Nicholas Withington’s negative views on William Edwards should be read keeping the feud between the two men in mind. In July 1615, Edwards launched an inquiry into Withington’s alleged fraudulent activities in Agra and dispatched a group of English merchants to apprehend him. In his account, Withington denied all the accusations made against him and stated that he had demonstrated his ‘playne and open dealinge’.Footnote 171 Kerridge , however, offers a different version. In one of his letters, he describes the turbulent arrest of a heavily drunk Withington, a ‘maddman’ who escaped from being arrested by terrifying those sent to detain him. He would only be arrested when Withington ‘fell out with Magolls on the waye, that unhorste, beat, and delivered him prisoner to the Cutwall, who this morninge (to ad to our nations disgrace) hath carried him to Sarder Chan’.Footnote 172 Soon after this incident, Withington wrote a ‘strange complayning lettre’ to Kerridge pleading for his intervention with Jahangir to release him from the Mughal authorities.Footnote 173 Fears of Withington converting to Islam instigated Kerridge and the new EIC General in India, William Keeling, to seek his release. However, after almost two weeks of imprisonment, Withington managed to escape and in late 1616 he returned to England.

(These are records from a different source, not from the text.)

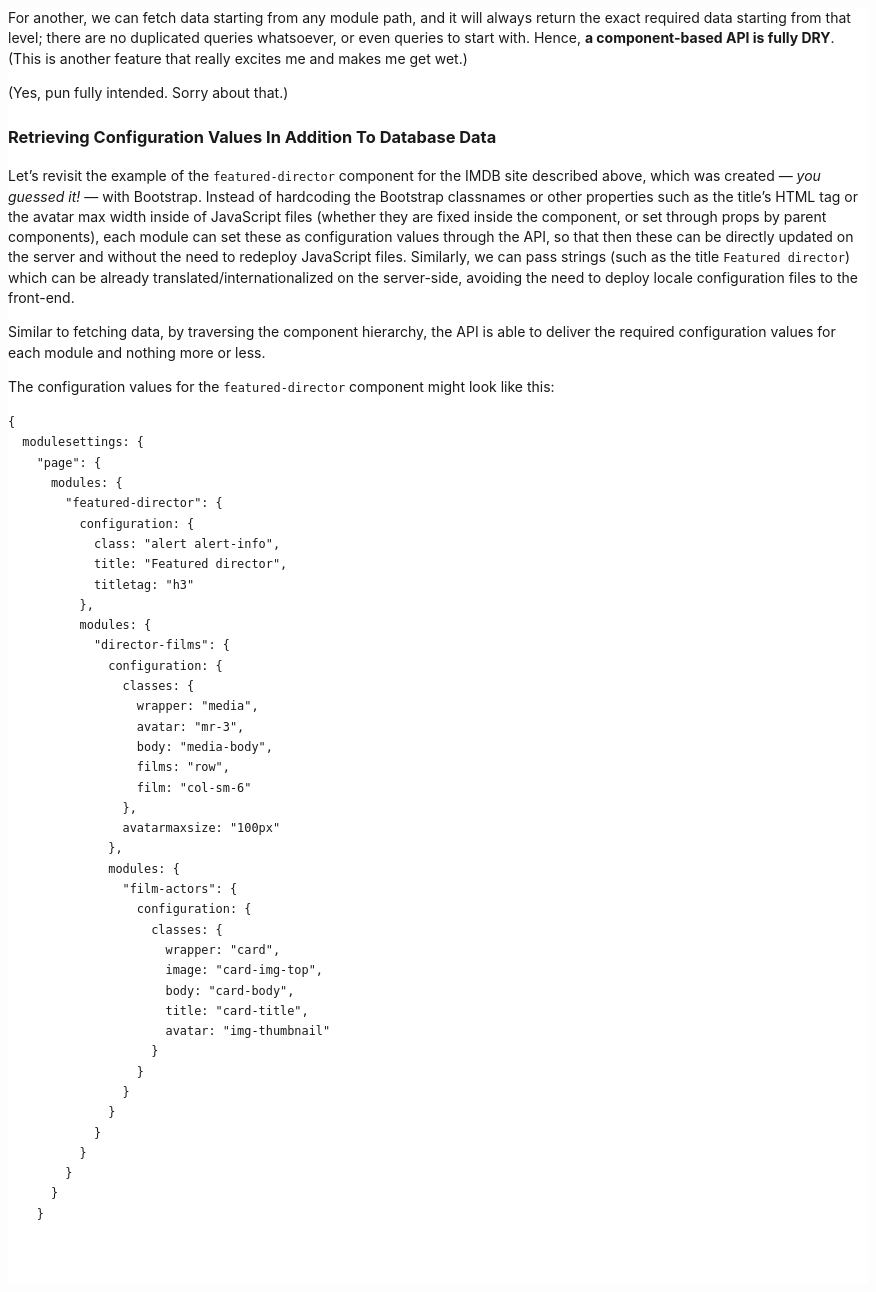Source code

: For another, we can fetch data starting from any module path, and it will always return the exact required data starting from that level; there are no duplicated queries whatsoever, or even queries to start with. Hence, **a component-based API is fully DRY**. (This is another feature that really excites me and makes me get wet.)

(Yes, pun fully intended. Sorry about that.)

### Retrieving Configuration Values In Addition To Database Data

Let’s revisit the example of the `featured-director` component for the IMDB site described above, which was created &mdash; *you guessed it!* &mdash; with Bootstrap. Instead of hardcoding the Bootstrap classnames or other properties such as the title’s HTML tag or the avatar max width inside of JavaScript files (whether they are fixed inside the component, or set through props by parent components), each module can set these as configuration values through the API, so that then these can be directly updated on the server and without the need to redeploy JavaScript files. Similarly, we can pass strings (such as the title `Featured director`) which can be already translated/internationalized on the server-side, avoiding the need to deploy locale configuration files to the front-end.

Similar to fetching data, by traversing the component hierarchy, the API is able to deliver the required configuration values for each module and nothing more or less.

The configuration values for the `featured-director` component might look like this:

<div class="break-out">

  <pre><code class="language-javascript">{
  modulesettings: {
    "page": {
      modules: {
        "featured-director": {
          configuration: {
            class: "alert alert-info",
            title: "Featured director",
            titletag: "h3"
          },
          modules: {
            "director-films": {
              configuration: {
                classes: {
                  wrapper: "media",
                  avatar: "mr-3",
                  body: "media-body",
                  films: "row",
                  film: "col-sm-6"
                },
                avatarmaxsize: "100px"
              },
              modules: {
                "film-actors": {
                  configuration: {
                    classes: {
                      wrapper: "card",
                      image: "card-img-top",
                      body: "card-body",
                      title: "card-title",
                      avatar: "img-thumbnail"
                    }
                  }
                }
              }
            }
          }
        }
      }
    }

In spite of the strong suspicions that Withington was pursuing a vendetta against Edwards, his account of the behaviour and travails of the English messenger at Jahangir’s court expresses a somewhat critical reflection on the limitations of the diplomatic modus operandi adopted by the EIC until then. William Edwards’ faux pas provided a cautionary tale from which ‘the Companye will take warninge howe they imploy such mechannick fellowes about such businesse’.Footnote 174 Withington’s account exposes thus the difficulties for the company’s personnel in ensuring an adequate diplomatic representation in India. As in the case of Canning’s legation, the mission headed by William Edwards revealed similar problems of political inexperience and indiscipline. Withington attributed these complications to the fact that the EIC representatives at the Mughal court had a lower class mercantile background which made them unsuited to perform diplomatic tasks that required the political expertise and courtly savoir faire possessed by aristocrats and high-ranking bureaucrats.

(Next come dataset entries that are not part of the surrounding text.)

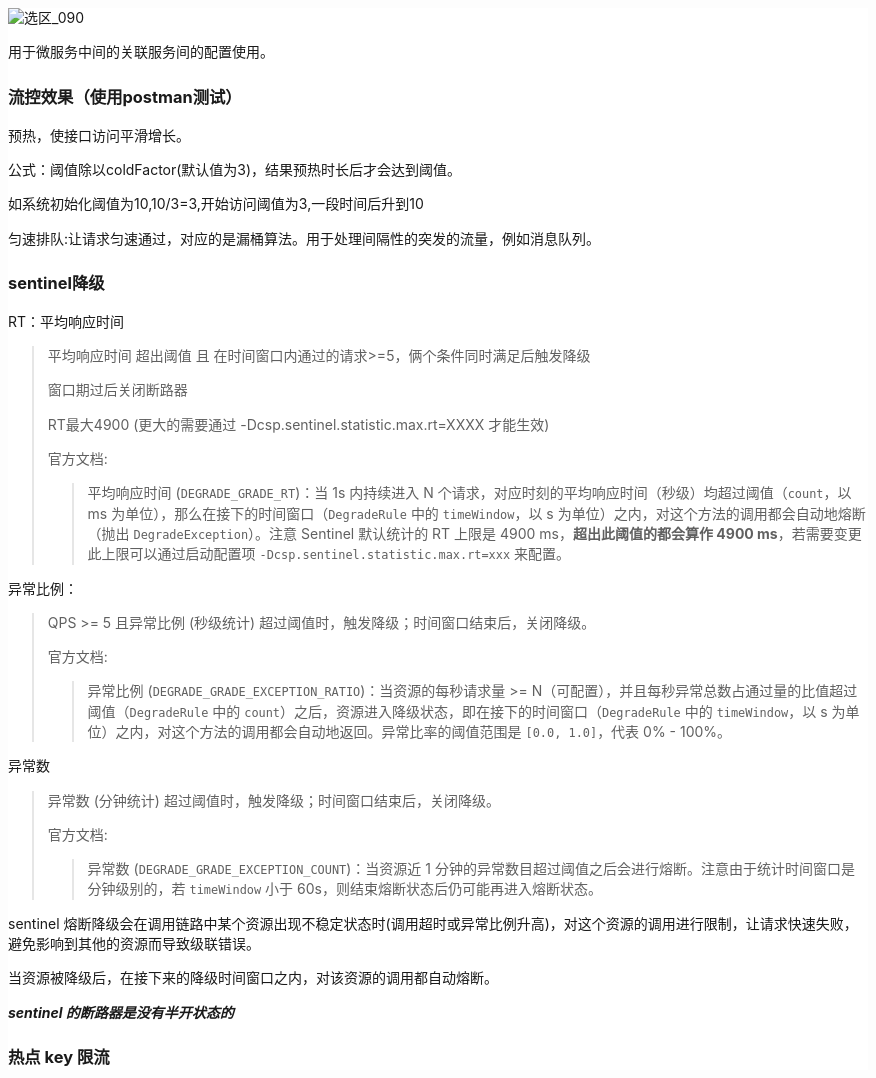 ![选区_090](/home/lxl/Pictures/选区_090.png)

用于微服务中间的关联服务间的配置使用。

### 流控效果（使用postman测试）

预热，使接口访问平滑增长。

公式：阈值除以coldFactor(默认值为3)，结果预热时长后才会达到阈值。

如系统初始化阈值为10,10/3=3,开始访问阈值为3,一段时间后升到10

匀速排队:让请求匀速通过，对应的是漏桶算法。用于处理间隔性的突发的流量，例如消息队列。

### sentinel降级

RT：平均响应时间

>平均响应时间 超出阈值 且 在时间窗口内通过的请求>=5，俩个条件同时满足后触发降级
>
>窗口期过后关闭断路器
>
>RT最大4900 (更大的需要通过 -Dcsp.sentinel.statistic.max.rt=XXXX 才能生效)
>
>官方文档:
>
>>平均响应时间 (`DEGRADE_GRADE_RT`)：当 1s 内持续进入 N 个请求，对应时刻的平均响应时间（秒级）均超过阈值（`count`，以 ms 为单位），那么在接下的时间窗口（`DegradeRule` 中的 `timeWindow`，以 s 为单位）之内，对这个方法的调用都会自动地熔断（抛出 `DegradeException`）。注意 Sentinel 默认统计的 RT 上限是 4900 ms，**超出此阈值的都会算作 4900 ms**，若需要变更此上限可以通过启动配置项 `-Dcsp.sentinel.statistic.max.rt=xxx` 来配置。

异常比例：

>QPS >= 5 且异常比例 (秒级统计) 超过阈值时，触发降级；时间窗口结束后，关闭降级。
>
>官方文档:
>
>>异常比例 (`DEGRADE_GRADE_EXCEPTION_RATIO`)：当资源的每秒请求量 >= N（可配置），并且每秒异常总数占通过量的比值超过阈值（`DegradeRule` 中的 `count`）之后，资源进入降级状态，即在接下的时间窗口（`DegradeRule` 中的 `timeWindow`，以 s 为单位）之内，对这个方法的调用都会自动地返回。异常比率的阈值范围是 `[0.0, 1.0]`，代表 0% - 100%。

异常数

>异常数 (分钟统计) 超过阈值时，触发降级；时间窗口结束后，关闭降级。
>
>官方文档:
>
>>异常数 (`DEGRADE_GRADE_EXCEPTION_COUNT`)：当资源近 1 分钟的异常数目超过阈值之后会进行熔断。注意由于统计时间窗口是分钟级别的，若 `timeWindow` 小于 60s，则结束熔断状态后仍可能再进入熔断状态。

sentinel 熔断降级会在调用链路中某个资源出现不稳定状态时(调用超时或异常比例升高)，对这个资源的调用进行限制，让请求快速失败，避免影响到其他的资源而导致级联错误。

当资源被降级后，在接下来的降级时间窗口之内，对该资源的调用都自动熔断。

***sentinel 的断路器是没有半开状态的***　

### 热点 key 限流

Another issue raised by Withington is the company’s inability to monitor its employees in distant places. Edwards’ usurpation of the status of ambassador and the serious conflicts afflicting the EIC men stationed at the Mughal court suggested that, once outside the range of their superiors, the company’s men rapidly became involved in acts of insubordination or insolence. These cases of indiscipline often resulted from a clash between the company’s interests and the personal ambitions of its employees. Indeed, the distance separating the EIC superiors stationed in Surat from their emissaries at the Mughal court allowed the latter to enjoy a considerable autonomy in a courtly milieu where, as the case of William Hawkins suggested, foreign envoys could benefit from the symbolic and material advantages offered by the Mughal emperor. ‘Mechannick fellowes’ such as Edwards could thus easily explore the apparent unfamiliarity of the English state or European diplomatic procedures with the local authorities by revamping their original standing in an attempt to gain financial and symbolic rewards derived from their supposed ambassadorial status. In other words, for Withington, one of the perils of pursuing cross-cultural diplomatic exchanges without legitimate, well-trained, disciplined and socially suited diplomatic agents was the possibilities of social mobility that non-European courts offered to ‘mechannick fellowes’. Instead of being focused on the goals of their mission, these unsuited agents would be more inclined to explore all possible ways to gain material or symbolic benefits that could improve their social standing.